▸ **Work item**
Please put the lines into a Markdown table with the columns Row and Line, skipping blank lines and leaving the pictures out. Begin at the first line and stop after the one that contains "17: (85, 64)".

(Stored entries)
§ §

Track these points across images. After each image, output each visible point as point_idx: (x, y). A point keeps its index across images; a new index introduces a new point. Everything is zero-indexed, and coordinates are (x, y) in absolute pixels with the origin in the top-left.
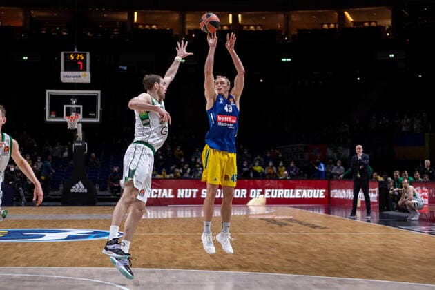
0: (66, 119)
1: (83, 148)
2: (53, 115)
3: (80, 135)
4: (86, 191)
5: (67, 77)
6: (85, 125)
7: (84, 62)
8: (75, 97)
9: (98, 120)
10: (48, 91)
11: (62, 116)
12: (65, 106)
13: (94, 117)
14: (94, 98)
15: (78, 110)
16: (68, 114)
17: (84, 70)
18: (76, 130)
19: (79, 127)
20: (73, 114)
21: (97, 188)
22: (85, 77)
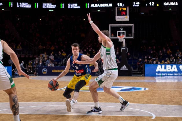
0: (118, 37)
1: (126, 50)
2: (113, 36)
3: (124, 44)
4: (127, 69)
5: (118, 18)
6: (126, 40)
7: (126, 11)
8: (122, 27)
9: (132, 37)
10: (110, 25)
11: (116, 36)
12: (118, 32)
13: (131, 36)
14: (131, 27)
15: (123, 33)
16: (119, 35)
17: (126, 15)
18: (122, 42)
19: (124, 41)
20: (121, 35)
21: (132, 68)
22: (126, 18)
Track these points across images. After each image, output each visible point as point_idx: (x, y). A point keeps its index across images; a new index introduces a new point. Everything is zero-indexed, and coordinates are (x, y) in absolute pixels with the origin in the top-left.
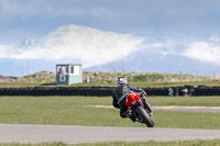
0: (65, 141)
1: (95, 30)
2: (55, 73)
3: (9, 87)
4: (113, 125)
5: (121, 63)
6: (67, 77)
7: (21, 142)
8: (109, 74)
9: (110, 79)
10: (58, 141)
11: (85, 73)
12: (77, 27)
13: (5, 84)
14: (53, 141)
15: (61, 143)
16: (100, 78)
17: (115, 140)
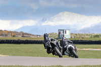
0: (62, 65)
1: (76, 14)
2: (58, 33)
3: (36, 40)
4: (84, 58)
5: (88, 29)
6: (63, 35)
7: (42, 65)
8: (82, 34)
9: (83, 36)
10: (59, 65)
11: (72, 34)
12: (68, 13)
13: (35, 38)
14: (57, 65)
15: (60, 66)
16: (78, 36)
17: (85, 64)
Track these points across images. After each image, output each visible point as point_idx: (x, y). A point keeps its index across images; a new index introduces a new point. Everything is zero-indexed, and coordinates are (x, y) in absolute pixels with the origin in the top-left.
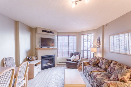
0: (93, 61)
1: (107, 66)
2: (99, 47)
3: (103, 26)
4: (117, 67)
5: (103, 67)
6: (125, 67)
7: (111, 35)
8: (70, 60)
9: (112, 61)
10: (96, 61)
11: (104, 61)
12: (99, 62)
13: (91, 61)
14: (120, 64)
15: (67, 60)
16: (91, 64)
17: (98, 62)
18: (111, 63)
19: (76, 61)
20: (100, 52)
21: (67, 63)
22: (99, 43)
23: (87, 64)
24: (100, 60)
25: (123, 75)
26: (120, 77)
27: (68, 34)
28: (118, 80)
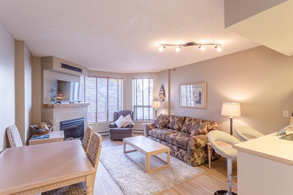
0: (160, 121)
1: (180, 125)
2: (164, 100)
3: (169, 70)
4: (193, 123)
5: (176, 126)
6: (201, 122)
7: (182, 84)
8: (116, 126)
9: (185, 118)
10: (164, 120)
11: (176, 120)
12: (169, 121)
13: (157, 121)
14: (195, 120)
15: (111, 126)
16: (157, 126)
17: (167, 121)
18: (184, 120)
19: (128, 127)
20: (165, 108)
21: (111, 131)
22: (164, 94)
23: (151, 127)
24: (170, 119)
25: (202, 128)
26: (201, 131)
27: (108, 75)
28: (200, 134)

§ §

▸ **Output of the exercise**
| Row | Line |
|---|---|
| 1 | Track these points across images. After each image, output each visible point as point_idx: (x, y). A point keeps its index across images; a new index introduces a new point. Everything is zero-indexed, and coordinates are (x, y) in absolute pixels with the origin in the top-left. |
| 2 | 0: (66, 119) |
| 3 | 1: (83, 148) |
| 4 | 2: (53, 115) |
| 5 | 3: (80, 135) |
| 6 | 4: (86, 191) |
| 7 | 5: (67, 77) |
| 8 | 6: (85, 125) |
| 9 | 7: (84, 62) |
| 10 | 8: (75, 97) |
| 11 | 9: (98, 120) |
| 12 | 10: (48, 91) |
| 13 | 11: (62, 116) |
| 14 | 12: (65, 106) |
| 15 | 13: (94, 117) |
| 16 | 14: (94, 98) |
| 17 | 15: (78, 110) |
| 18 | 16: (68, 114) |
| 19 | 17: (84, 70) |
| 20 | 18: (76, 130) |
| 21 | 19: (79, 127) |
| 22 | 20: (73, 114) |
| 23 | 21: (97, 188) |
| 24 | 22: (85, 77) |
| 25 | 0: (118, 37) |
| 26 | 1: (126, 50) |
| 27 | 2: (113, 36) |
| 28 | 3: (124, 44) |
| 29 | 4: (127, 69) |
| 30 | 5: (118, 18) |
| 31 | 6: (126, 40) |
| 32 | 7: (126, 11) |
| 33 | 8: (122, 27) |
| 34 | 9: (132, 37) |
| 35 | 10: (110, 25) |
| 36 | 11: (116, 36) |
| 37 | 12: (118, 32) |
| 38 | 13: (131, 36) |
| 39 | 14: (131, 27) |
| 40 | 15: (123, 33) |
| 41 | 16: (119, 35) |
| 42 | 17: (126, 15) |
| 43 | 18: (122, 42) |
| 44 | 19: (124, 41) |
| 45 | 20: (121, 35) |
| 46 | 21: (132, 68) |
| 47 | 22: (126, 18) |
| 48 | Track these points across images. After each image, output each visible point as point_idx: (x, y). A point keeps its index across images; a new index introduces a new point. Everything is zero-indexed, and coordinates are (x, y) in absolute pixels with the origin in the top-left. |
| 49 | 0: (65, 141) |
| 50 | 1: (95, 30) |
| 51 | 2: (55, 73) |
| 52 | 3: (9, 87) |
| 53 | 4: (113, 125) |
| 54 | 5: (121, 63) |
| 55 | 6: (67, 77) |
| 56 | 7: (21, 142) |
| 57 | 8: (109, 74) |
| 58 | 9: (110, 79) |
| 59 | 10: (58, 141) |
| 60 | 11: (85, 73) |
| 61 | 12: (77, 27) |
| 62 | 13: (5, 84) |
| 63 | 14: (53, 141) |
| 64 | 15: (61, 143) |
| 65 | 16: (100, 78) |
| 66 | 17: (115, 140) |
| 67 | 0: (62, 65) |
| 68 | 1: (76, 14) |
| 69 | 2: (58, 33) |
| 70 | 3: (36, 40) |
| 71 | 4: (84, 58) |
| 72 | 5: (88, 29) |
| 73 | 6: (63, 35) |
| 74 | 7: (42, 65) |
| 75 | 8: (82, 34) |
| 76 | 9: (83, 36) |
| 77 | 10: (59, 65) |
| 78 | 11: (72, 34) |
| 79 | 12: (68, 13) |
| 80 | 13: (35, 38) |
| 81 | 14: (57, 65) |
| 82 | 15: (60, 66) |
| 83 | 16: (78, 36) |
| 84 | 17: (85, 64) |